**WORK TO COMPLETE:** With the pictures left out, copy the listing below exactly.

**DATA:**
◇ ◇ ◇ ◇ ◇ ◇ ◇
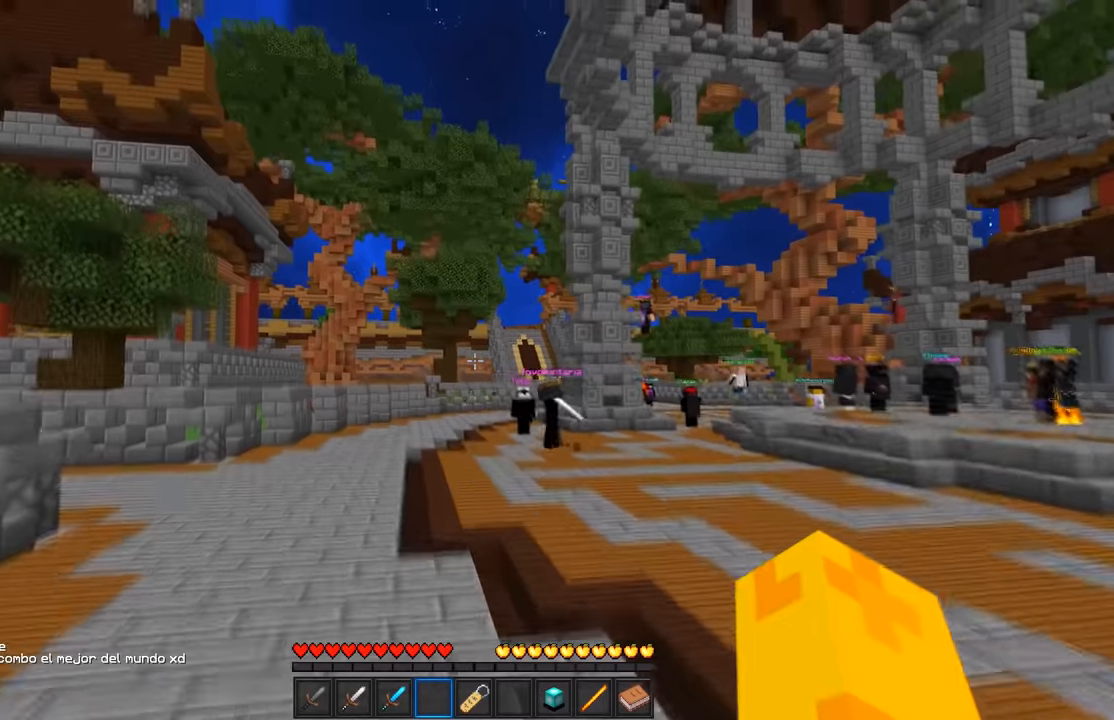
{"keys": ["a", "w"], "mouse": [], "events": []}
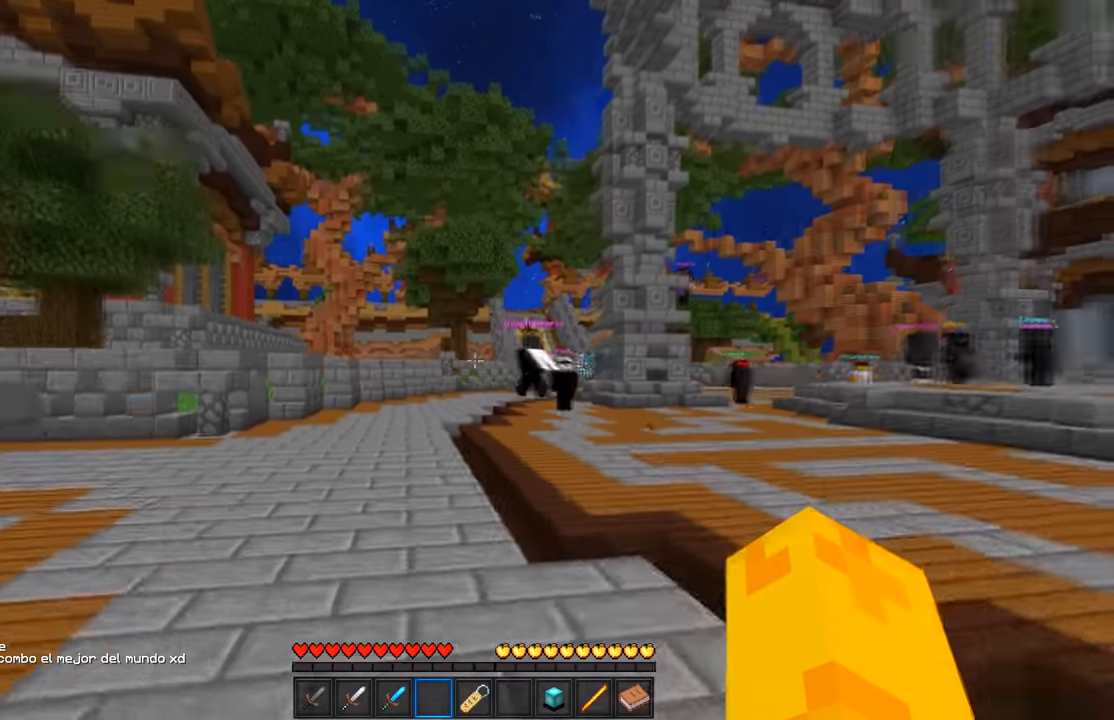
{"keys": ["a", "w"], "mouse": [], "events": []}
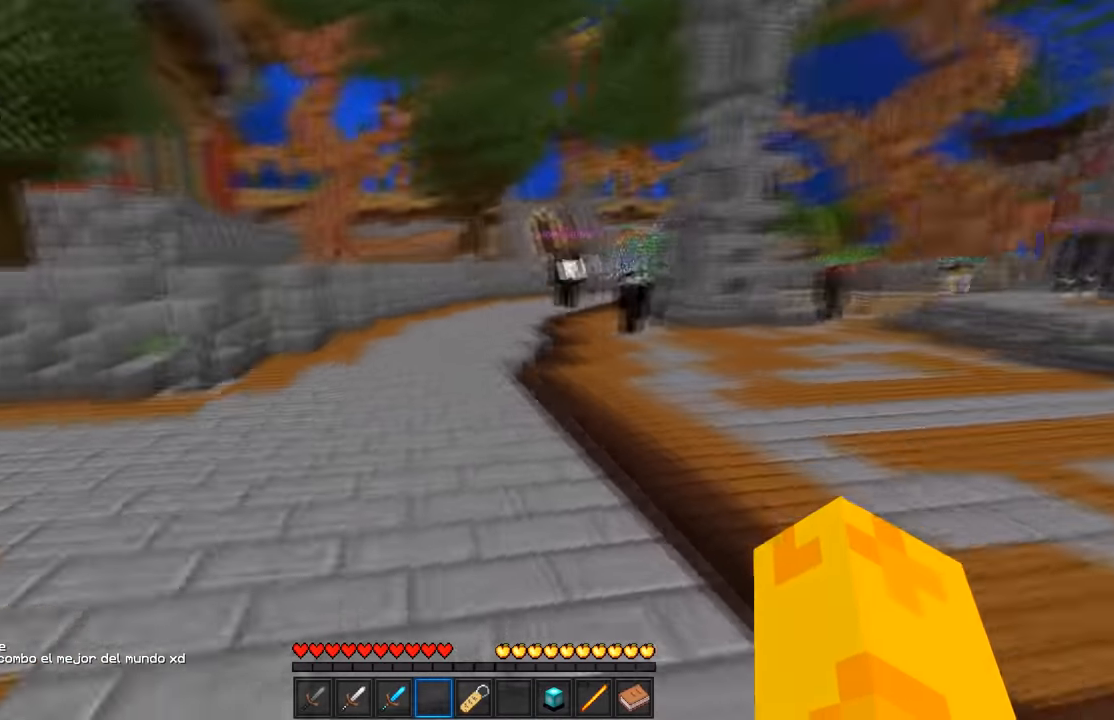
{"keys": ["w"], "mouse": [], "events": [[116, "a", "up"]]}
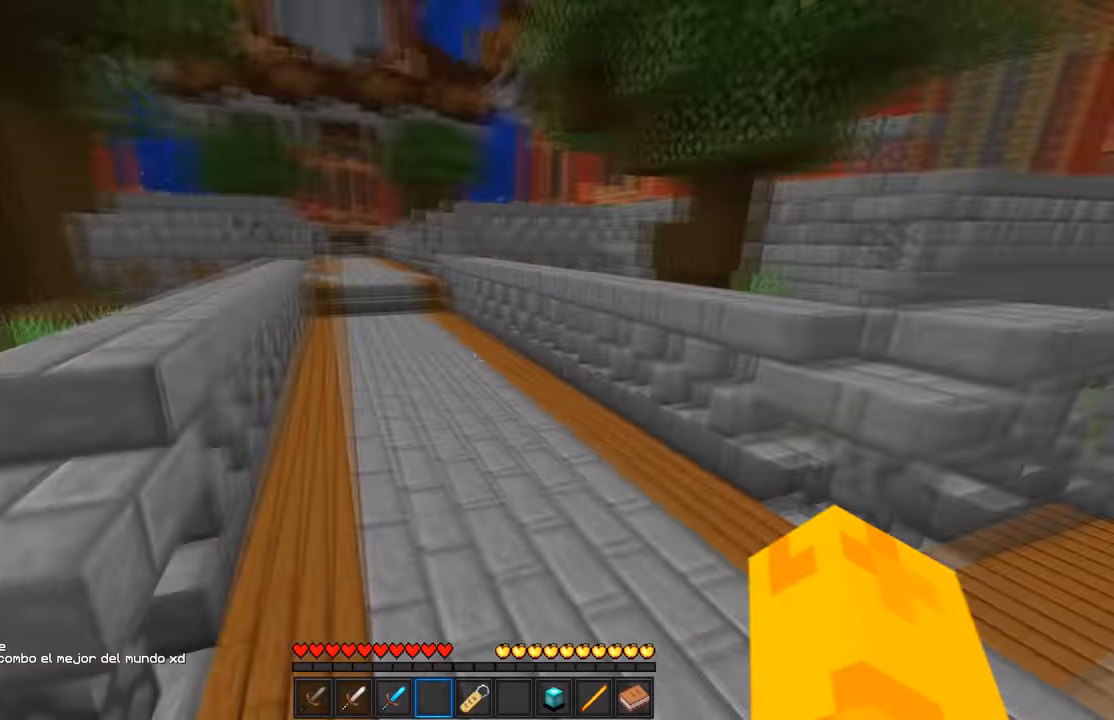
{"keys": ["s"], "mouse": ["left"], "events": [[100, "a", "down"], [100, "mouse_left", "down"], [100, "s", "down"], [100, "w", "up"], [183, "mouse_left", "up"], [216, "a", "up"], [333, "mouse_left", "down"]]}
◇ ◇ ◇ ◇ ◇ ◇ ◇
**RESPONSE FOR THIS EXERCISE:**
{"keys": ["a", "w"], "mouse": [], "events": []}
{"keys": ["a", "w"], "mouse": [], "events": []}
{"keys": ["w"], "mouse": [], "events": [[116, "a", "up"]]}
{"keys": ["s"], "mouse": ["left"], "events": [[100, "a", "down"], [100, "mouse_left", "down"], [100, "s", "down"], [100, "w", "up"], [183, "mouse_left", "up"], [216, "a", "up"], [333, "mouse_left", "down"]]}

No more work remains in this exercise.